# WHAT YOU WILL DO:
Below are records; reproduce exactly the lines from the one that has "Keep the list" through the one that has "24, 504, 199)", ends included, and nothing more.

Images with object cuboids
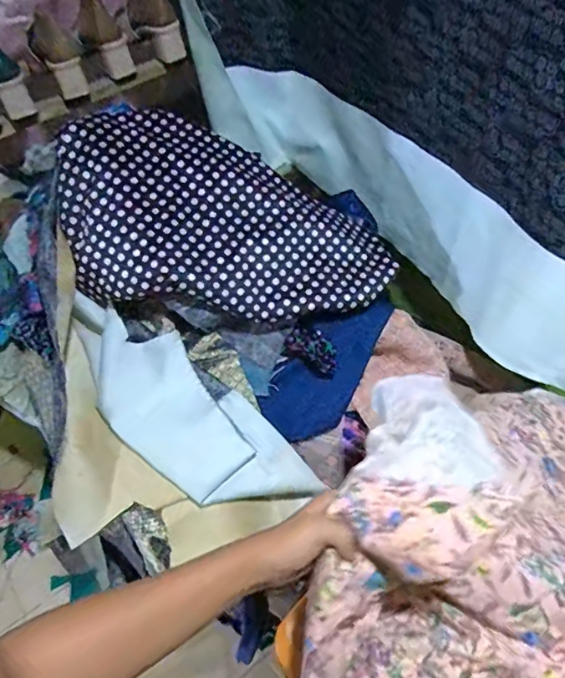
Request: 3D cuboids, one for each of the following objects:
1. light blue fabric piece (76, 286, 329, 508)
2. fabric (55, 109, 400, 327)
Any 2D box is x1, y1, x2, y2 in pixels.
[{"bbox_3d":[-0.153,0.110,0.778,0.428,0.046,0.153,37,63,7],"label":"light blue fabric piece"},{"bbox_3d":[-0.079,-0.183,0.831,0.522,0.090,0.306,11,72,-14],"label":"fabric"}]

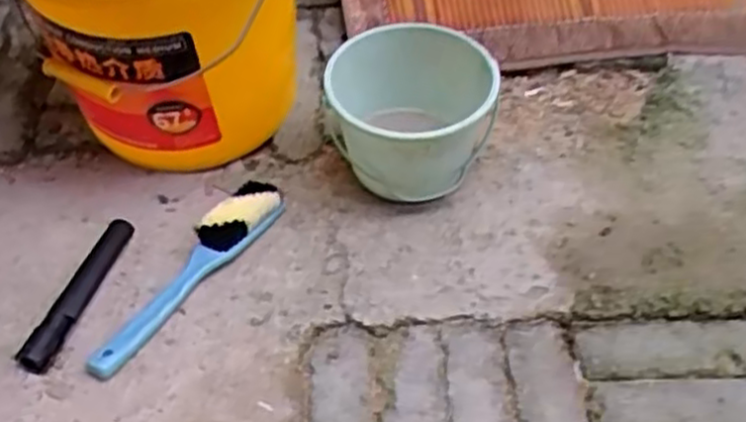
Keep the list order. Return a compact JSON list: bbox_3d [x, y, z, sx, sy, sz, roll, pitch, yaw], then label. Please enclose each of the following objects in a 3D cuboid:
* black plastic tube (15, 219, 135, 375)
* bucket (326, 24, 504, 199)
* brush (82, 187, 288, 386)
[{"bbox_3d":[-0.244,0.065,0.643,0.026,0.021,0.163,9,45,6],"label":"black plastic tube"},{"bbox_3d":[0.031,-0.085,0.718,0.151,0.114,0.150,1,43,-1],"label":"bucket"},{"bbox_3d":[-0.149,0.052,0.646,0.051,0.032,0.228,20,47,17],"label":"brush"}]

---

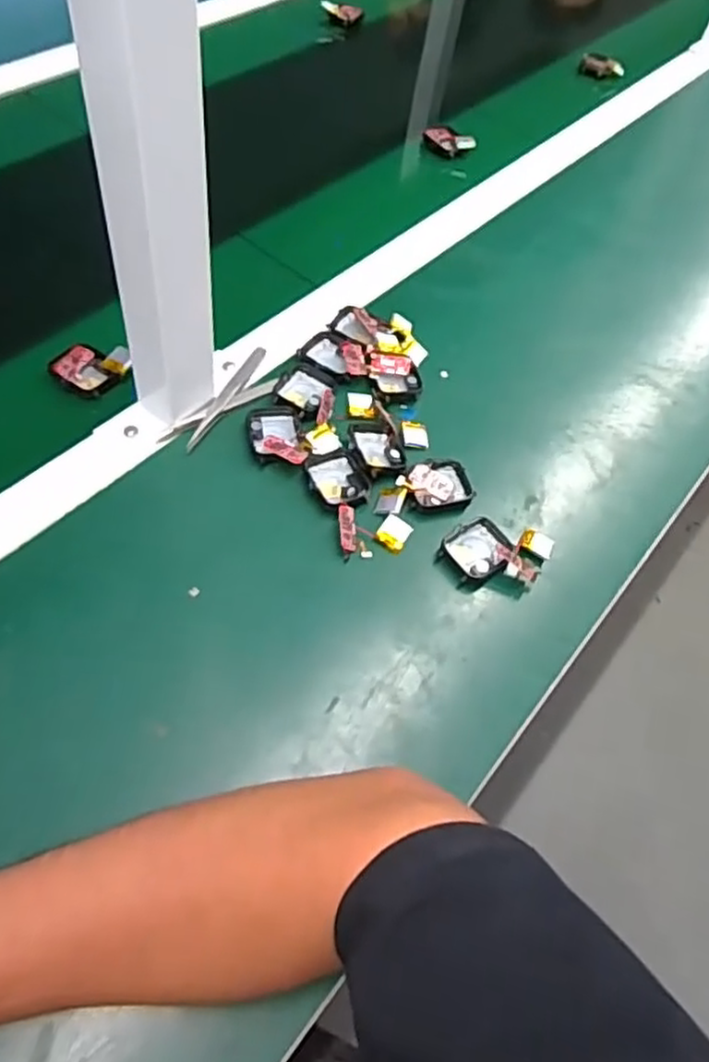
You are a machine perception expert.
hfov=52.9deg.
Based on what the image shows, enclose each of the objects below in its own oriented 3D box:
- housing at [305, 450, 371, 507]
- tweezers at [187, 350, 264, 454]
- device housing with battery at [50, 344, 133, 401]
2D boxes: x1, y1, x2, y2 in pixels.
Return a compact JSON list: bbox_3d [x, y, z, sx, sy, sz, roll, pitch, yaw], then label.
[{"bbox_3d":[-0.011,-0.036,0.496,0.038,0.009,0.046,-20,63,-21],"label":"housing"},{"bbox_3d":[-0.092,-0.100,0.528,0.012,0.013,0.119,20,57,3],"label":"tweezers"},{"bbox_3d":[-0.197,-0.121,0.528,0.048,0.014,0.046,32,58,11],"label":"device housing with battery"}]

# RESULT:
Keep the list order. Return a compact JSON list: bbox_3d [x, y, z, sx, sy, sz, roll, pitch, yaw], then label. Please enclose each of the following objects in a 3D cuboid:
* black plastic tube (15, 219, 135, 375)
* bucket (326, 24, 504, 199)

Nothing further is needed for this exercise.